- [Extrait choisi]
※
La pureté des leurs mélodies ferait fondre un régiment de la Légion étrangère. Les Lotus Eaters, groupe originaire de Liverpool, n’ont pourtant jamais rencontré de véritable succès commercial malgré l’album « No Sense of Sin » publié voilà pile 40 ans. Un classique méconnu de l’époque, à classer entre les premiers enregistrements des Smiths et des Pale Fountains.
Il est des disques si délicatement beaux qu’on évite de les écouter trop souvent, de peur de rompre leur charme fragile. « No Sense of Sin » est assurément l’un d’eux. Et l’on peut affirmer sans crainte que le LP des Lotus Eaters, paru chez Arista en 1984, est l’un des enregistrements les plus sous-estimés de sa décennie.
Ce joyau pop est l’œuvre d’un collectif formé deux ans plus tôt à Liverpool, autour du guitariste Jeremy « Jem » Kelly, du claviériste Gerrard Quinn – tous deux ex Wild Swans – et du chanteur Peter Coyle. Liverpool où les musiciens semblent naturellement portés sur la mélodie. Même durant l’après-punk, alors que le détachement et une certaine rigidité dominent le rock “sérieux”. Kelly, Quinn et Coyle seront à ce propos rejoints dans leurs aventures musicales par Michael Dempsey, bassiste issu de la première incarnation de The Cure, puis passé par les Associates. Et qui ne souhaitait visiblement pas s’enfoncer dans l’épais brouillard de Seventeen Seconds en compagnie de Robert Smith.
Si elles ne s’inscrivent pas dans le registre neurasthénique de la cold wave, les compositions des Lotus Eaters ne lorgnent pas pour autant du côté de « l’escapisme » d’un Duran Duran et des nouveaux romantiques. Et bien que certains de leurs morceaux ne manquent pas d’exaltation, rien ou presque ne les rapproche de la passion sans objet du Simple Minds de Sparkle in The Rain, également sorti en 1984.
Car les Lotus Eaters visent le cœur. Et ils tapent juste. C’est d’ailleurs ce qui, au mi-temps des eighties, distingue cette formation, et une poignée d’autres originaires de la perfide Albion, des différents courants que l’on associe encore à la “New-Wave”, terme aussi vague que commodément fourre-tout.
※
- [Données fournies]
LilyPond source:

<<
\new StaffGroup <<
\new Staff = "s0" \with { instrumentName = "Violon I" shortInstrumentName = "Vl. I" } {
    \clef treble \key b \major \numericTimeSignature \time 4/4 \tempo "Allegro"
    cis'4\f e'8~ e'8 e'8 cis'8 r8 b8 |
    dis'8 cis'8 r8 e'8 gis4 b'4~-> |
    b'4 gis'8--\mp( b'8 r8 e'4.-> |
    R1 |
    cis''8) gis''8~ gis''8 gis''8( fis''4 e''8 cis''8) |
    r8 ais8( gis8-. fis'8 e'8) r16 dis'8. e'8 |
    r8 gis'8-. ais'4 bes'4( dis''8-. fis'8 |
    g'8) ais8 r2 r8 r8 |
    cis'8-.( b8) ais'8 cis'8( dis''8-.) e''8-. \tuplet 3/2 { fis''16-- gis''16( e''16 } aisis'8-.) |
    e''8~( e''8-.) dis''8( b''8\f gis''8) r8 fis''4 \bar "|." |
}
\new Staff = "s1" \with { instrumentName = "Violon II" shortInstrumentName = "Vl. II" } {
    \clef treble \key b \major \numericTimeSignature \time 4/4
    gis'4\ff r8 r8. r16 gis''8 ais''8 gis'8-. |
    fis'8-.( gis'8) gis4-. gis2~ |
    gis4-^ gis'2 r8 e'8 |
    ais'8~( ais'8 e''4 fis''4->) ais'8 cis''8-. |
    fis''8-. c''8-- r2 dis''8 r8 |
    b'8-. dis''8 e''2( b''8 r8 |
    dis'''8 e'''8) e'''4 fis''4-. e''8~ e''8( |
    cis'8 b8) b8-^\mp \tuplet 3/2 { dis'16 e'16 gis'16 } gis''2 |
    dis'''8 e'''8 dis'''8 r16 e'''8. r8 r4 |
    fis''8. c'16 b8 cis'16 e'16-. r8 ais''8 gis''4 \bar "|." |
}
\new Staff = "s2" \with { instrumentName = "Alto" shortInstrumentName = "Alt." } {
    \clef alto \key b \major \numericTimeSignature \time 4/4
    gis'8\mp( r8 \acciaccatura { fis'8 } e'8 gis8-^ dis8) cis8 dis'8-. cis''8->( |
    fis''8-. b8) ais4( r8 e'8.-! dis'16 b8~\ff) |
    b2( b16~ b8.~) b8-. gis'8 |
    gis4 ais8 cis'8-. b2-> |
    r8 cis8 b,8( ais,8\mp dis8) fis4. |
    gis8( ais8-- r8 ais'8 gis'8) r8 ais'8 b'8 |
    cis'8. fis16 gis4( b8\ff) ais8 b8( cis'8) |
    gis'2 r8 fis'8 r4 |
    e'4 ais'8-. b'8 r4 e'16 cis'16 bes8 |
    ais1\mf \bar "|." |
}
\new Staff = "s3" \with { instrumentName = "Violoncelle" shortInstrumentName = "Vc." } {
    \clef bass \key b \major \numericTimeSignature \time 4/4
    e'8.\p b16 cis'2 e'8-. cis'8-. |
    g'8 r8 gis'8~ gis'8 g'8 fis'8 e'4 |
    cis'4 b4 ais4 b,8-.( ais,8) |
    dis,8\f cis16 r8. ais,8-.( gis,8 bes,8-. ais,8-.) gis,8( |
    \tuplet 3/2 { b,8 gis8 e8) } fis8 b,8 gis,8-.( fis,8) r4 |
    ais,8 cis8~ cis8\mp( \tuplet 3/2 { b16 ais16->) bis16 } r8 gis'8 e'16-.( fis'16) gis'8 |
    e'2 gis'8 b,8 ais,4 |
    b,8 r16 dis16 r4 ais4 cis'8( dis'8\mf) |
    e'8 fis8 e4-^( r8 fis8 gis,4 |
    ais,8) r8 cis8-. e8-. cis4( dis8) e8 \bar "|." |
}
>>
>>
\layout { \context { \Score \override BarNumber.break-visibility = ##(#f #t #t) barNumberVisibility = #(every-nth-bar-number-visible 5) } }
※
- [Parties de l'exercice]
**a.** Reproduisez fidèlement l'extrait choisi depuis « Car les Lotus » jusqu'à « que commodément fourre-tout. » inclus.
**b.** D'après l'extrait choisi, chez quelle maison de disques l'album « No Sense of Sin » est-il paru en 1984 ?
Appuyez-vous uniquement sur l'extrait choisi.

- [Réponses dans l'ordre]
**a.**
Car les Lotus Eaters visent le cœur. Et ils tapent juste. C’est d’ailleurs ce qui, au mi-temps des eighties, distingue cette formation, et une poignée d’autres originaires de la perfide Albion, des différents courants que l’on associe encore à la “New-Wave”, terme aussi vague que commodément fourre-tout.

**b.** Il est paru chez Arista.